For all the criticism of the Embedded Reporter program that's happened in the two weeks since the shooting of a wounded insurgent by a US Marine (most of it misguided), the program continues to be a source of some great journalism, in the best tradition of Ernie Pyle.

Greg Palkot of Fox News' "Reporters Notebook" covers the Fallujah assault, and covers it memorably, tying the big picture to the view from within a single platoon in the Fifth Marine Regiment.

We'd seen our share of "Shock and Awe" (the air, artillery and tank barrage as the Marines entered Fallujah (search) was nothing short of a modern-day Dante's "Inferno"). We'd gone along and watched as Marines blasted in doors, scaled walls and turned up weapons and weapon-toters — the blood-thirsty terrorists that this mission was all about.

But again, it took until that Thursday for the difficulty of this campaign to sink in. That's when we watched as Lance Cpl.
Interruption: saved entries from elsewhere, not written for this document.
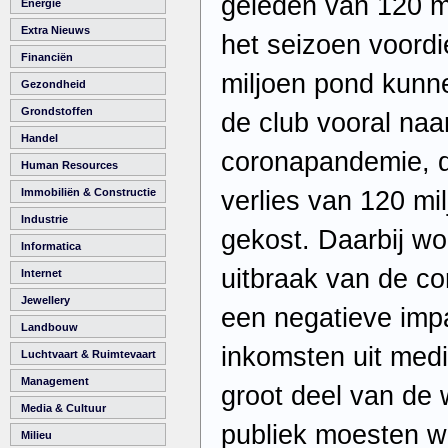
geleden van 120 m
Energie
Extra Nieuws
het seizoen voordi
Financiën
miljoen pond kunne
Gezondheid
Grondstoffen
de club vooral naa
Handel
coronapandemie, d
Human Resources
verlies van 120 m
Immobiliën & Constructie
Industrie
gekost. Daarbij wo
Informatica
uitbraak van de co
Internet
Jewellery
een negatieve imp
Landbouw
inkomsten uit med
Luchtvaart & Ruimtevaart
Management
groot deel van de 
Media & Cultuur
publiek moesten w
Milieu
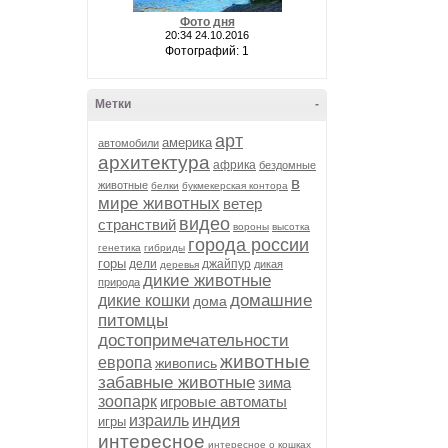
Фото дня
20:34 24.10.2016
Фотографий: 1
Метки
-
арт
америка
автомобили
архитектура
африка
бездомные
в
животные
белки
букмекерская контора
мире животных
ветер
видео
странствий
вороны
высотка
города россии
генетика
гибриды
горы
дели
джайпур
дикая
деревья
дикие животные
природа
домашние
дикие кошки
дома
питомцы
достопримечательности
животные
европа
живопись
забавные животные
зима
зоопарк
игровые автоматы
индия
израиль
игры
интересное
интересное о кошках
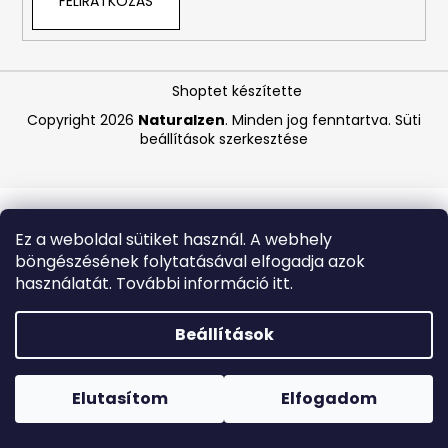
FELIRATKOZÁS
A
j
Shoptet készítette
á
Copyright 2026
Naturalzen
. Minden jog fenntartva.
Süti
n
beállítások szerkesztése
l
j
u
k
Ez a weboldal sütiket használ. A webhely
böngészésének folytatásával elfogadja azok
BEAUTY
használatát. További információ itt.
OF
JOSEON
MATTE
Beállítások
SUN
STICK
Forró napokon nem javasoljuk a csomagautomatákba
MUGWORT
történő kézbesítést. A magas hőmérsékletre érzékeny
+
termékek átvételkor nem biztos, hogy optimális állapotban
Elutasítom
Elfogadom
CAMELIA
lesznek.
SPF50+/PA++++,
18G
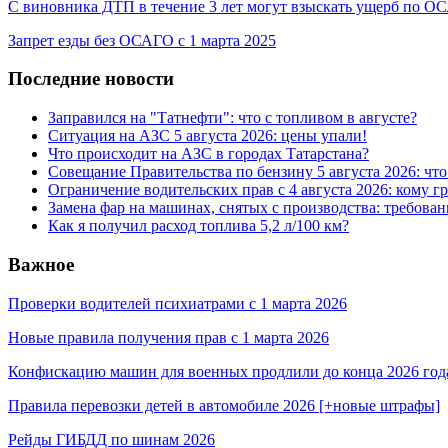
С виновника ДТП в течение 3 лет могут взыскать ущерб по 
Запрет езды без ОСАГО с 1 марта 2025
Последние новости
Заправился на "Татнефти": что с топливом в августе?
Ситуация на АЗС 5 августа 2026: цены упали!
Что происходит на АЗС в городах Татарстана?
Совещание Правительства по бензину 5 августа 2026: чт
Ограничение водительских прав с 4 августа 2026: кому г
Замена фар на машинах, снятых с производства: требован
Как я получил расход топлива 5,2 л/100 км?
Важное
Проверки водителей психиатрами с 1 марта 2026
Новые правила получения прав с 1 марта 2026
Конфискацию машин для военных продлили до конца 2026 год
Правила перевозки детей в автомобиле 2026 [+новые штрафы]
Рейды ГИБДД по шинам 2026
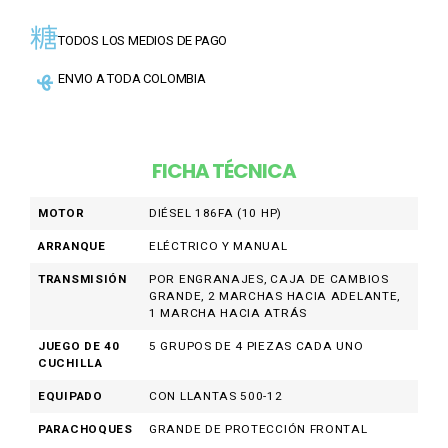
TODOS LOS MEDIOS DE PAGO
ENVIO A TODA COLOMBIA
FICHA TÉCNICA
MOTOR
DIÉSEL 186FA (10 HP)
ARRANQUE
ELÉCTRICO Y MANUAL
TRANSMISIÓN
POR ENGRANAJES, CAJA DE CAMBIOS
GRANDE, 2 MARCHAS HACIA ADELANTE,
1 MARCHA HACIA ATRÁS
JUEGO DE 40
5 GRUPOS DE 4 PIEZAS CADA UNO
CUCHILLA
EQUIPADO
CON LLANTAS 500-12
PARACHOQUES
GRANDE DE PROTECCIÓN FRONTAL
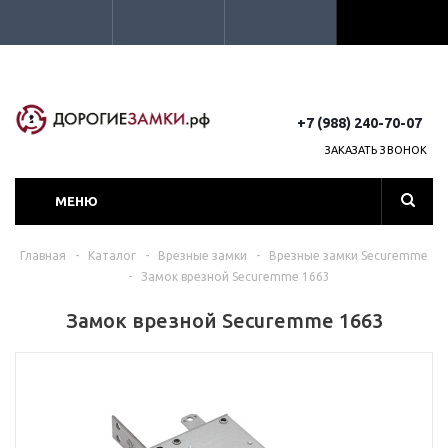
+7 (988) 240-70-07
ЗАКАЗАТЬ ЗВОНОК
МЕНЮ
Главная
-
Каталог
-
Врезные замки
-
Врезные замки Securemme
-
Замок врезной Securemme 1663
Замок врезной Securemme 1663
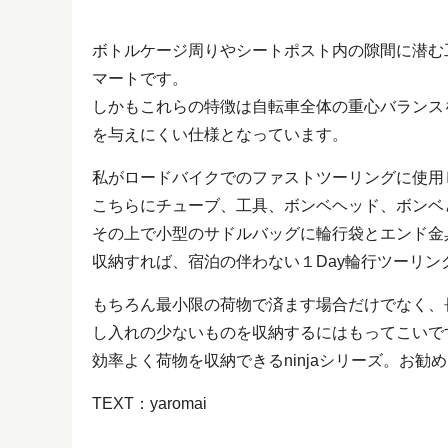
ボトルケージ周りやシートポスト内の隙間に潜む
マートです。
しかもこれらの特徴は自転車全体の重心バランス
を与えにくい仕様となっています。
私がロードバイクでのファストツーリングに使用
こちらにチューブ、工具、ボンベヘッド、ボンベ
その上で小型のサドルバッグに輪行袋とエンド金
収納すれば、宿泊の伴わない１Day輪行ツーリン
もちろん最小限の荷物で済ます場合だけでなく、
し入れの少ないものを収納するにはもってこいで
効率よく荷物を収納できるninjaシリーズ。お勧
TEXT：yaromai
Clayton South was carried out on a stretcher from a house in the northwestern section of the city.

Calls for the abolition of the Embedded Reporter program are very premature. We are in the middle of creating a generation of reporters and producers that view our servicepeople as actual humans, something that's been missing from our "elite" media since World War II. That's important.

Posted by Mitch at November 26, 2004 01:47 PM | TrackBack
Comments

I agree that it is too early to look at ending the Embedded Reporter program... with one possible change, that being an end to pool video feeds.
The recent case of Kevin Sites and the marine shooting is instructive. In my opinion Sites behaved very responsibly. I have been impressed by him in the past, especially on Charlie Rose when he blasted the EU and UN for doing nothing about the Sudan (and in the past for Kosova, Rwanda, etc. etc. etc.), and praised the Bush administration for at least being willing to use the word genocide and turn up the pressure on the Sudanese government. One big problem, though, is that any video someone like Sites shoots is pledged to a pool, and we can be certain that many recipients and transmitters of the video will not broadcast it responsibly.
The other problem with the Embedded Reporter program is more an endemic problem with the MSM as a whole. The BIG story is the POSSIBLY suspect behavior of one marine, in a city full of torture chambers and mass graves. The embedded reporters seem to do a good job of putting things in context, but the MSM as a whole does not.